__Task directions__
Among the entries that follow, the required portion opens with the line containing "Rendered at 1241 by 1754 pixels." and closes with the line containing "For every layout". Give that portion again exactly, and nothing else.

__Input material__
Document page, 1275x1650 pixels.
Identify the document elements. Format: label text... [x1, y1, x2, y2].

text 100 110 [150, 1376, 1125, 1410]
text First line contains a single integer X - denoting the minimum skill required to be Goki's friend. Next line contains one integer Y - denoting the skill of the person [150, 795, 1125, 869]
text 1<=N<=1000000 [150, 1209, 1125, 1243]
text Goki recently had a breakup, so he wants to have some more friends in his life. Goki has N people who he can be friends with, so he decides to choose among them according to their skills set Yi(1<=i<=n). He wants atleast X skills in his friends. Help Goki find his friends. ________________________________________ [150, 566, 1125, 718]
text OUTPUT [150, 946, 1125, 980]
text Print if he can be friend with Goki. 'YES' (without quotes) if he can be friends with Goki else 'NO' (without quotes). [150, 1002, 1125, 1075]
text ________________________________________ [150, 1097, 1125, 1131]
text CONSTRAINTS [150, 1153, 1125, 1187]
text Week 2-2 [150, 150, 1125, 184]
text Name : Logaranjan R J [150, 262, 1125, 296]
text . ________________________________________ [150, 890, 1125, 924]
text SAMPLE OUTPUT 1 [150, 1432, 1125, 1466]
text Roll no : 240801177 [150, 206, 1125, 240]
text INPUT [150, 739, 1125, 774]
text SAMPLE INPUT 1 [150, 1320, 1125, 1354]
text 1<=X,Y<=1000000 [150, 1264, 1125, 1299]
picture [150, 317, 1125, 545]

* * *

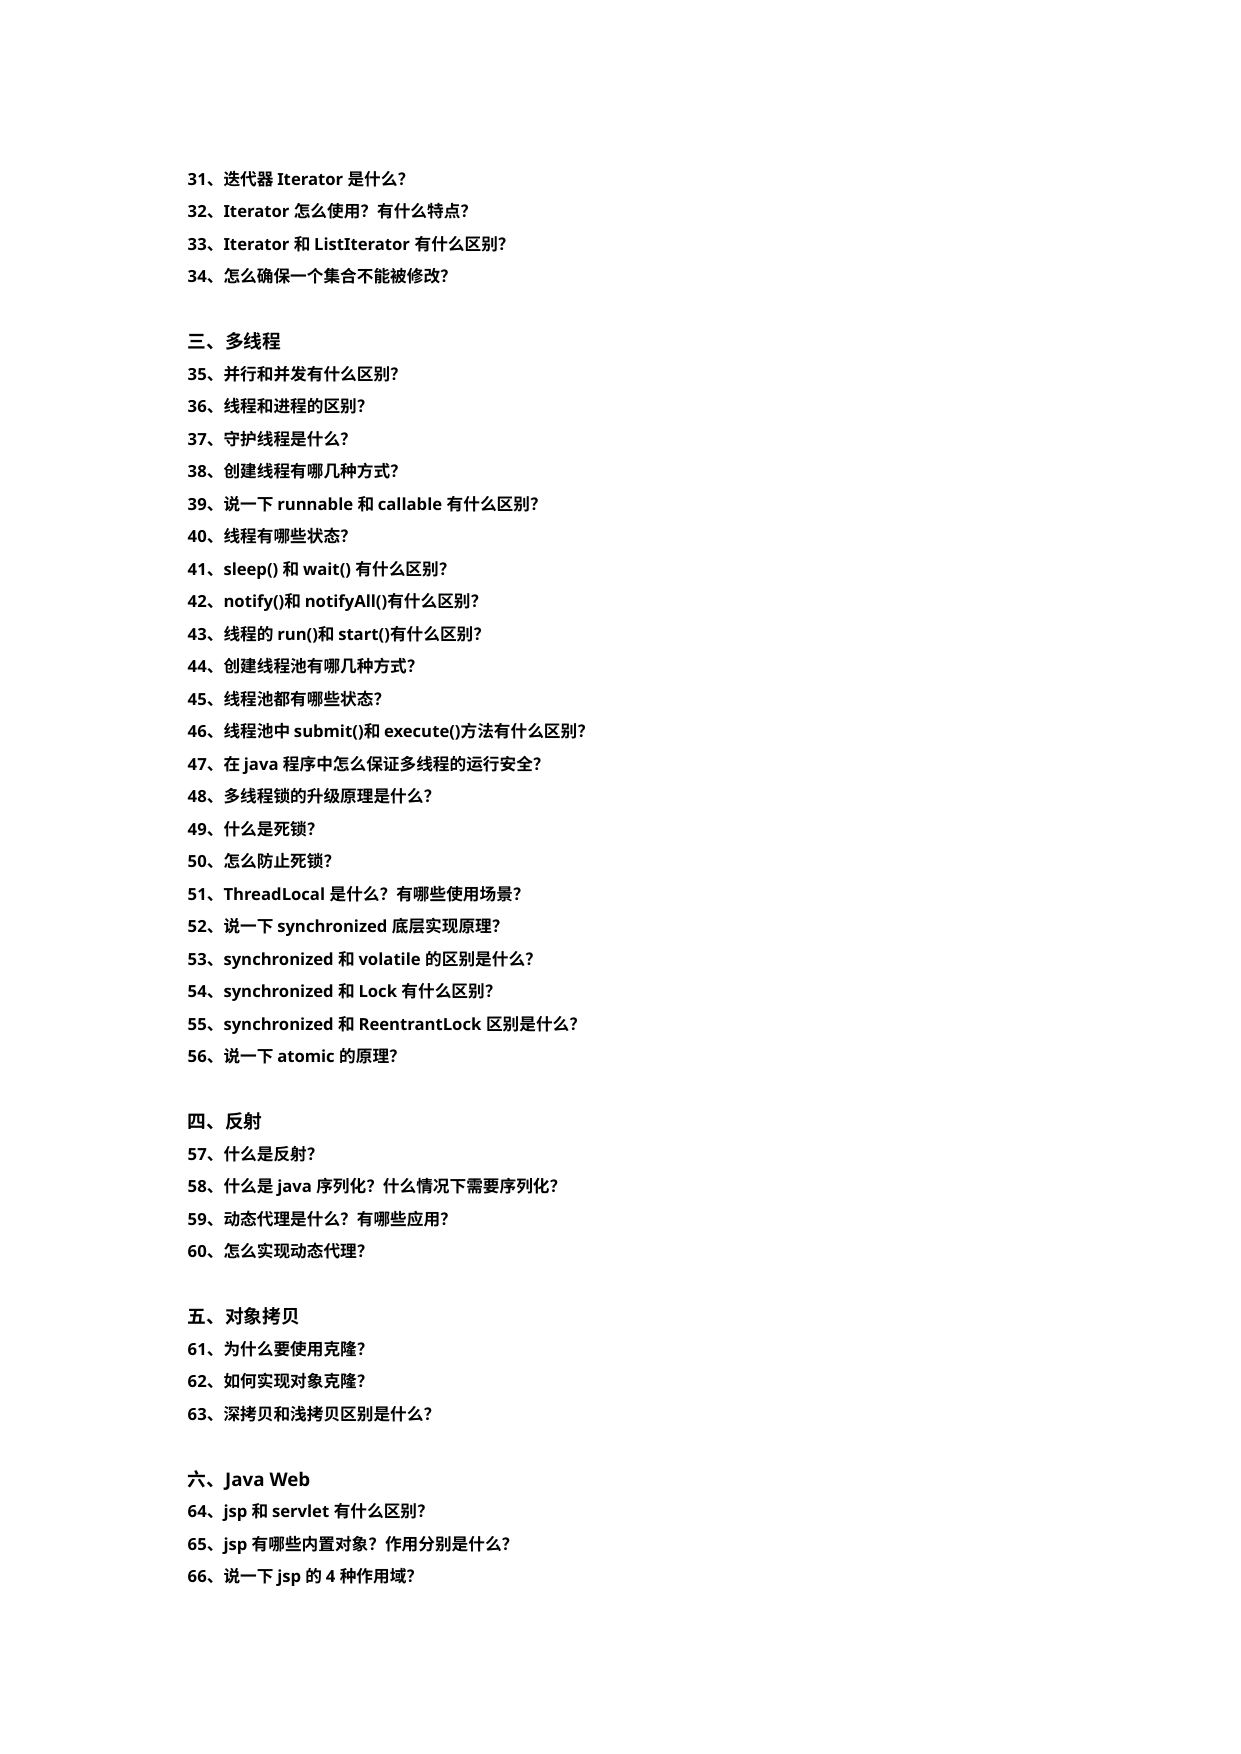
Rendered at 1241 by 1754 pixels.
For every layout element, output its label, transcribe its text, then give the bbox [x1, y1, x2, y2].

__Exercise solution__
Rendered at 1241 by 1754 pixels.
For every layout element, output its label, transcribe its text, then give the bbox [x1, y1, x2, y2].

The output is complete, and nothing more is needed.